Aw, Shucks!

The Cancalaise have been living l'huître life for centuries. It’s said that Louis XIV stocked Varsailles with oysters from the small fishing town of Cancale. Well, if they’re good enough for Louis… It’s considered the ‘oyster capital of France,’ partly due to that fact, but more-so because their tradition of oyster farming dates back to Roman times. Yes, even before man figured out how to make ice. Of the 130,000 or so tons of oysters harvested in France annually, around 25,000 come from Cancale. I’m sure a number of them wind up on menus in Paris, Lyon, Lille, but a good amount are sold and consumed right here.
This cultural status is no secret and the town gets its share of tourists. While the high-season for beaching and sunning is coming to an end, the oyster season is just beginning. They come to eat oysters, of course, but also to see the 7.3 sq kilometers of oyster beds that are said to be visible from the pier. I’m not sure how we missed them, but I blame oyster-consumption-anticipation. I also partially blame Mont Saint Michel, whose fuzzy silhouette could be made out in the distance. A fine distraction.
We were brought to Cancale by a need to eat, stretch our legs and stay awake during the long drive from Paris to Paimpol. Frustrated by the lack of roadside minimarts, which usually provide us with some sort of snack and the double jolt of caffeine and fluorescent lighting, we decided on this detour. It’s pretty hard to complain about a country’s lack of gas station sustenance options when you wind up in a place like this.
The daily oyster market takes place right under the lighthouse, making it particularly easy to find.

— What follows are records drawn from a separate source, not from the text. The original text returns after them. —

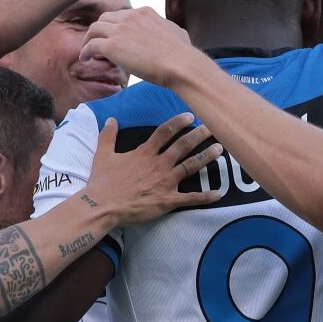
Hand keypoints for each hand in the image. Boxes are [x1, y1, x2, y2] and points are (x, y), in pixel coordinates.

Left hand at [80, 7, 208, 88]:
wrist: (181, 65)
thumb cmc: (183, 54)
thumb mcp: (177, 32)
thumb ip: (168, 29)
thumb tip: (171, 32)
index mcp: (145, 12)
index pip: (122, 15)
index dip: (115, 27)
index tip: (112, 37)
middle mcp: (130, 16)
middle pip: (105, 18)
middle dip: (99, 30)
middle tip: (96, 43)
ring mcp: (120, 30)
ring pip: (94, 29)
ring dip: (88, 39)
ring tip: (87, 52)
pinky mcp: (112, 46)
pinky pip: (91, 45)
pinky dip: (85, 51)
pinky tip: (86, 59)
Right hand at [87, 112, 221, 225]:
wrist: (102, 205)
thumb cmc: (102, 181)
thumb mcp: (103, 155)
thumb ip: (108, 136)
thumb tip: (110, 120)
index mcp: (145, 152)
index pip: (165, 132)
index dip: (179, 122)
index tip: (190, 116)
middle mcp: (159, 164)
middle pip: (184, 145)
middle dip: (199, 135)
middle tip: (213, 127)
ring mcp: (165, 182)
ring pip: (191, 166)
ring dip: (206, 157)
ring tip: (220, 149)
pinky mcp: (168, 200)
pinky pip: (190, 198)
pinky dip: (206, 197)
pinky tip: (219, 194)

Six nearly identical stands stood facing one another, four of which were open and three of which were currently manned. We arbitrarily chose one, where this woman sold us a half dozen for 5 euros (there were some for 4 euros, but Merlin has an understandable – probably wise - aversion to discounted shellfish). We opted for the 50 cent shucking service, which was a quick flick of the wrist for her, but would have been a trial by Leatherman for us. We also decided to splurge on a 50 cent lemon wedge.
We took our place on the steps nearby and went about enjoying our little feast. The oysters were briny and sweet and as fresh as can be. The lemon, which was heavy with ripeness, made them even more delicious. As appealing as the bistros that lined the boardwalk - with their chalkboards touting ½ dozen oysters and a glass of Champagne – were, this was exactly the perfect Cancalais huitre experience. When the air is salty and you see and smell ocean all around you - and the sound of seagulls punctuate the melodic waves, lapping up a few feet away – oysters just taste better.
Just like lobster, oysters were originally considered a working class food, a plentiful source of nutrition for people in port towns, long before they became a delicacy. Oysters seem almost luxurious in most settings, served on their bed of ice jewels, uncorrupted. They are undoubtedly the pride of Cancale, but there is a wonderful lack of fanfare. We ate our oysters amid piles of shells, and discarded our own in the same way - clank slurp clank. A quick lemon squeeze wash of the hands and we were back on our way, on the road. A wonderful pit stop.